Never to Be Forgotten
The Bobby Fuller Four
Del-Fi Records

El Paso Rock, Vol. 2
Bobby Fuller
Norton Records

Bobby Fuller's less a legend and more a one-hit wonder, a man who scored a single Top 10 hit in 1966--"I Fought the Law"--then, shortly after, died a mysterious death unsolved to this day. Fuller was discovered by his mother in the front seat of her Oldsmobile, which had been stashed in his Hollywood garage; the body, stiff for hours, had been beaten and bruised and soaked in gasoline. The Los Angeles coroner's office ruled his death a suicide, though it could have been anything from a jealous mobster's revenge to an LSD accident gone awry. Either way, Fuller died at the age of 23, an El Paso boy gone to Hollywood who tasted fame and swallowed gasoline.

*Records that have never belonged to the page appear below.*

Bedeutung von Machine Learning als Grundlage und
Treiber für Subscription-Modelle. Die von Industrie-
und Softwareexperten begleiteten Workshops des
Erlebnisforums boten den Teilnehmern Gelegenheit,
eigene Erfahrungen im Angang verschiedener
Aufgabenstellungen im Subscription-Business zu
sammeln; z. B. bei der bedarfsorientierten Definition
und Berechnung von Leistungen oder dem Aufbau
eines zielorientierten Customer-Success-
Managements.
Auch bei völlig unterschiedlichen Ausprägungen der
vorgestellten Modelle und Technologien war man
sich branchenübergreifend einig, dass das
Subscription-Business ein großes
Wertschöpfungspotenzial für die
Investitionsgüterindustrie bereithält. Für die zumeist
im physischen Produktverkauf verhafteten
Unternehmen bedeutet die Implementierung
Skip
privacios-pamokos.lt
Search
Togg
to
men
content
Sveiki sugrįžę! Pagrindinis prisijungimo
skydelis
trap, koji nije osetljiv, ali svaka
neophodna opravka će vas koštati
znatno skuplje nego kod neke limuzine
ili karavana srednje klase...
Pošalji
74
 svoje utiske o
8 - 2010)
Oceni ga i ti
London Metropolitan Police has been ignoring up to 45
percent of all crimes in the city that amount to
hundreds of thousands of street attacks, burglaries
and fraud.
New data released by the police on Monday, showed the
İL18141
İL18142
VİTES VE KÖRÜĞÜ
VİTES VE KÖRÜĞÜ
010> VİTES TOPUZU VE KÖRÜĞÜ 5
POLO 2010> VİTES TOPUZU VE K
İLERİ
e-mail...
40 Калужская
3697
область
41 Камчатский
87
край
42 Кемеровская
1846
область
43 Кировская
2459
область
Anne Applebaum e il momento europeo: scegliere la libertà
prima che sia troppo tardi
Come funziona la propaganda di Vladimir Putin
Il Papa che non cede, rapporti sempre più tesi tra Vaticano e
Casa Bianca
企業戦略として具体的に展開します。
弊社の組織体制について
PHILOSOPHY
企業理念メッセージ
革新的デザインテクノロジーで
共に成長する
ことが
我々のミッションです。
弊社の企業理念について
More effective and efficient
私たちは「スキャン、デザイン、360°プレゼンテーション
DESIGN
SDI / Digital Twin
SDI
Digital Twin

Fuller never became much of a rock and roll hero after his death; perhaps it didn't help that his sole hit, later turned into a punk anthem by the Clash, wasn't even his own. It had been written by fellow Texan and former Buddy Holly sideman Sonny Curtis and performed by the Crickets four years before Fuller got around to it. Fuller wrote plenty of his own songs, many collected on Del-Fi's three-disc box Never to Be Forgotten, but in the end, he's known--if at all--for making a hit out of someone else's song.

If Buddy Holly is a chapter in rock and roll's history book, then Fuller is that chapter's footnote: Fuller appropriated the Lubbock native's rock and roll and tried to make it his own, coating even the most rebellious anthem in sugar and honey. Listen to Fuller's "I Fought the Law," and there's no way you could ever believe this guy's been breaking rocks in the hot sun. His hands are soft, his voice sweet, his delivery deliberate. Joe Strummer's vocals hinted at violence--"Rrrrrrrobbin' people with a six-gun"--until you believed he was telling the tale in the first-person, recounting yesterday's crime spree. Fuller sounded like a man telling someone else's story.

Perhaps Fuller never lived past these collected singles because he was nothing more than a talented disciple, someone who so adored the Everly Brothers and Holly and a host of surf-rock bands that he decided to make a career imitating his heroes' every move. The Norton collection, El Paso Rock, Vol. 2, proves that Fuller's group was a damned fine bar band, but not much more; their versions of "Peggy Sue," "Whole Lotta Shakin' Goin' On," "Not Fade Away," and "Miserlou" are echoes of the originals. As relics, every Fuller song holds up remarkably well, but as revelations, they make you wonder what might have happened if Fuller had lived to find his own voice.